Dampak pada mutu pengobatan dan pelayanan.
Salah satu dampak penggunaan obat yang tidak rasional
adalah peningkatan angka morbiditas dan mortalitas penyakit.
Sebagai contoh, penderita diare akut non spesifi k umumnya
mendapatkan antibiotika dan injeksi, sementara pemberian oralit
(yang lebih dianjurkan) umumnya kurang banyak dilakukan.

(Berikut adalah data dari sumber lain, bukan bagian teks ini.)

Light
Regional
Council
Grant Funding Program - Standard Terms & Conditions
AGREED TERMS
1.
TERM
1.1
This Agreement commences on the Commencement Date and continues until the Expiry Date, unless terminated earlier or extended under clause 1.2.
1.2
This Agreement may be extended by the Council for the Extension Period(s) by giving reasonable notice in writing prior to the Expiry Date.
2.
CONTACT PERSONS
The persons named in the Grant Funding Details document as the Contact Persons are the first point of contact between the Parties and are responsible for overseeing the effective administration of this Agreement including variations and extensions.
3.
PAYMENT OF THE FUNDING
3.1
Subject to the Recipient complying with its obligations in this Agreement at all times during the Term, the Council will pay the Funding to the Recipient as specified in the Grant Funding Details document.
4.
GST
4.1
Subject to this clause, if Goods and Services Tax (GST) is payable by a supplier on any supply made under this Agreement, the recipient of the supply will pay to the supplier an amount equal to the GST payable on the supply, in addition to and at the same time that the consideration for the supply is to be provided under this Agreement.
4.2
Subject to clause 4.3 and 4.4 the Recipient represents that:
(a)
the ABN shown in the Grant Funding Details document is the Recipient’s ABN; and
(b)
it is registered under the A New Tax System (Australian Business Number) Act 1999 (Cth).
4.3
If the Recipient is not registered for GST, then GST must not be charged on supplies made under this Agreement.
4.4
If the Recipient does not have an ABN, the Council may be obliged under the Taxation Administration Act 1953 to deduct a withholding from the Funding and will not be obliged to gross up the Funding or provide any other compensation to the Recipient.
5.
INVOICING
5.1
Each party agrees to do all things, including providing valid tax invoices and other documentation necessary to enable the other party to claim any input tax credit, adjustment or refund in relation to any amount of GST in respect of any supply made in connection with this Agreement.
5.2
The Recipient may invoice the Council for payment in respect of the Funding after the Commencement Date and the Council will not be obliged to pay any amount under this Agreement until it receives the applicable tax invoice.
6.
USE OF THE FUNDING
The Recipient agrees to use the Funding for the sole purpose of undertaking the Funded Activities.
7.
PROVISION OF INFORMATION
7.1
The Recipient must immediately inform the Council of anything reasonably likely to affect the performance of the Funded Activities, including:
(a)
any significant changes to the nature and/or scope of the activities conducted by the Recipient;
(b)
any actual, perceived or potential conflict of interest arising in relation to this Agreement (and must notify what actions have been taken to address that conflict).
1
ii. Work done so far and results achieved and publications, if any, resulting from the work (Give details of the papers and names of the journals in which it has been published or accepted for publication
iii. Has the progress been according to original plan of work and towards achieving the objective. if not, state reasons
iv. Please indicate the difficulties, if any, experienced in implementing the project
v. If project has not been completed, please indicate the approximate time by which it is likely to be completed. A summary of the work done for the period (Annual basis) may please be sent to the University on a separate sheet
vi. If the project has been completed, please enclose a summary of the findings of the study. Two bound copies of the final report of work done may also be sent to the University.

Padahal diketahui bahwa resiko terjadinya dehidrasi pada anak
yang diare dapat membahayakan keselamatan jiwa anak yang
bersangkutan.
Dampak terhadap biaya pengobatan.
Penggunaan obat tanpa indikasi yang jelas, atau pemberian obat
untuk keadaan yang sama sekali tidak memerlukan terapi obat,
jelas merupakan pemborosan dan sangat membebani pasien.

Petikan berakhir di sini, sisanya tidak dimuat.